Children in the hill country face uncertainty because fuel shortage and uncertain public transport has meant that teachers are unable to reach schools in the remote areas
So how are the hill country Tamils going to face the situation? What kind of an alternative solution are the political parties proposing? What is the current government going to do for this Sri Lanka plantation people who are the backbone of the economy is a crucial question.
I should stress something else as well. During the 40-year war and in the last war most of the lives lost were among the hill country people. These are the people who settled in the 70s and 80s in the Vanni area. Not just that, after the armed groups started they committed their children to these struggles. Even now if we go and talk to the people in Vanni we can know that many of them are hill country people.

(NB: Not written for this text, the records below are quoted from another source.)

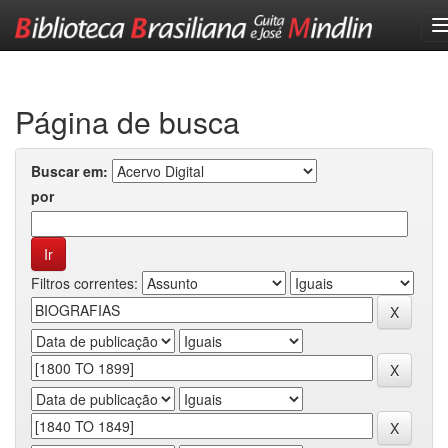
Skip
navigation
Página de busca
Buscar em:
por
Filtros correntes: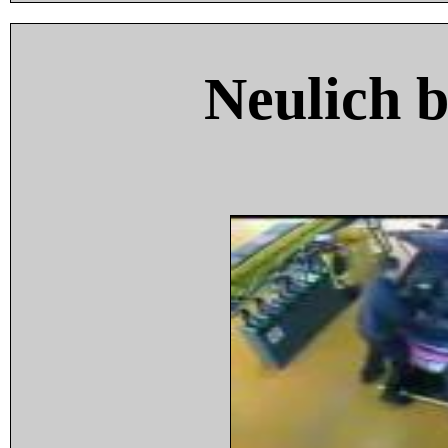
Neulich 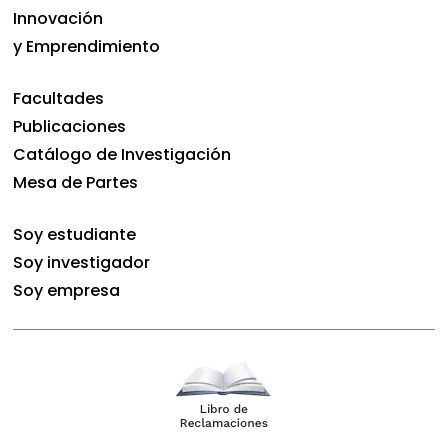
Innovación
y Emprendimiento
Facultades
Publicaciones
Catálogo de Investigación
Mesa de Partes
Soy estudiante
Soy investigador
Soy empresa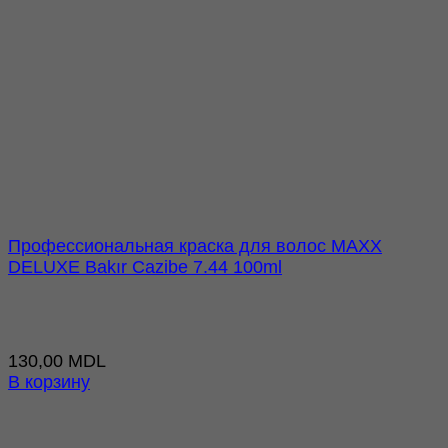
Профессиональная краска для волос MAXX
DELUXE Bakır Cazibe 7.44 100ml
130,00
MDL
В корзину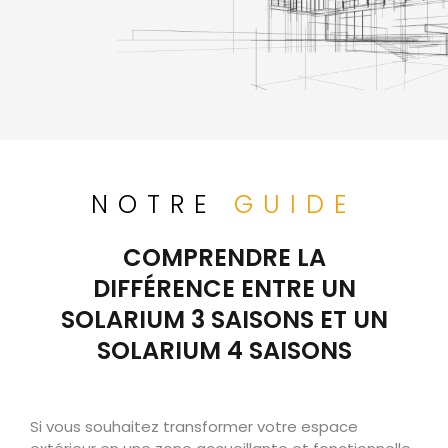
NOTRE
GUIDE
COMPRENDRE LA
DIFFÉRENCE ENTRE UN
SOLARIUM 3 SAISONS ET UN
SOLARIUM 4 SAISONS
Si vous souhaitez transformer votre espace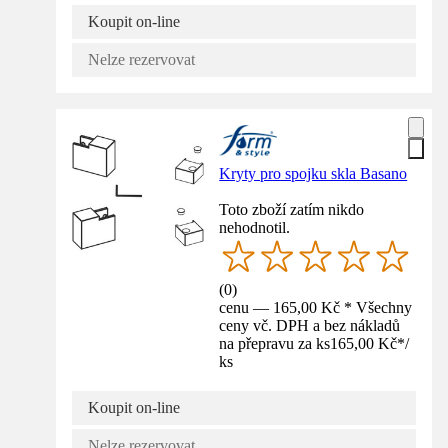
Koupit on-line
Nelze rezervovat
Kryty pro spojku skla Basano
Toto zboží zatím nikdo
nehodnotil.
(
0
)
cenu — 165,00 Kč * Všechny
ceny vč. DPH a bez nákladů
na přepravu za ks
165,00 Kč
*
/
ks
Koupit on-line
Nelze rezervovat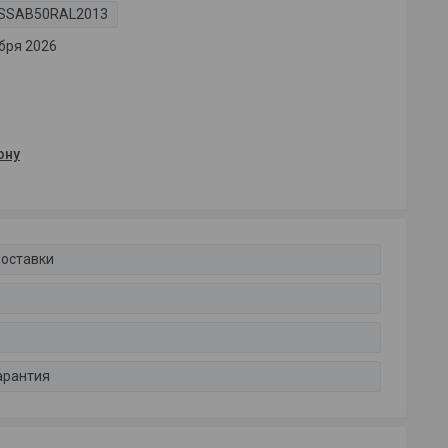
SSAB50RAL2013
бря 2026
ону
доставки
арантия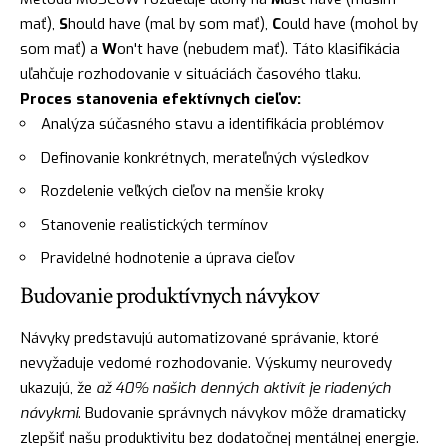
mať),
S
hould have (mal by som mať),
C
ould have (mohol by
som mať) a
W
on't have (nebudem mať). Táto klasifikácia
uľahčuje rozhodovanie v situáciách časového tlaku.
Proces stanovenia efektívnych cieľov:
Analýza súčasného stavu a identifikácia problémov
Definovanie konkrétnych, merateľných výsledkov
Rozdelenie veľkých cieľov na menšie kroky
Stanovenie realistických termínov
Pravidelné hodnotenie a úprava cieľov
Budovanie produktívnych návykov
Návyky predstavujú automatizované správanie, ktoré
nevyžaduje vedomé rozhodovanie. Výskumy neurovedy
ukazujú, že
až 40% našich denných aktivít je riadených
návykmi
. Budovanie správnych návykov môže dramaticky
zlepšiť našu produktivitu bez dodatočnej mentálnej energie.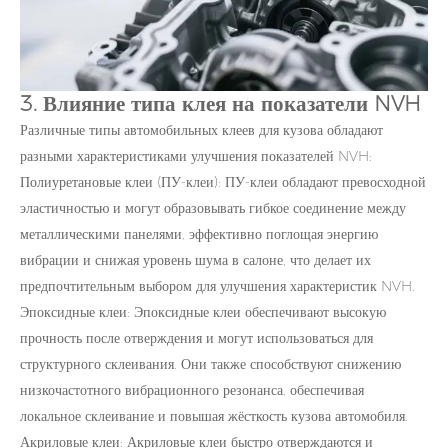
3. Влияние типа клея на показатели NVH
Различные типы автомобильных клеев для кузова обладают
разными характеристиками улучшения показателей NVH:
Полиуретановые клеи (ПУ-клеи): ПУ-клеи обладают превосходной
эластичностью и могут образовывать гибкое соединение между
металлическими панелями, эффективно поглощая энергию
вибрации и снижая уровень шума в салоне, что делает их
предпочтительным выбором для улучшения характеристик NVH.
Эпоксидные клеи: Эпоксидные клеи обеспечивают высокую
прочность после отверждения и могут использоваться для
структурного склеивания. Они также способствуют снижению
низкочастотного вибрационного резонанса, обеспечивая
локальное склеивание и повышая жёсткость кузова автомобиля.
Акриловые клеи: Акриловые клеи быстро отверждаются и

That a well known Liberation Tigers of Tamil Eelam women’s wing leader Tamilini was a hill country woman cannot be forgotten. Not just that, even in the recent uprising against the government policies, the contribution of the hill country people was immense. So the contribution of the hill country people to the economy and now in the political changes that are happening in Sri Lanka is immeasurable.
There is a crying need for the poverty stricken, malnourished hill country people of Sri Lanka, bereft of proper education, business opportunities, and civil rights to break the bonds of modern-day slavery. Particularly a society which is at the root of Sri Lanka’s economy must be able to live with dignity and equal rights and the political parties and the politicians representing them must ensure that action is taken for that. Only then will the pain of the Sri Lanka plantation hill country people be relieved.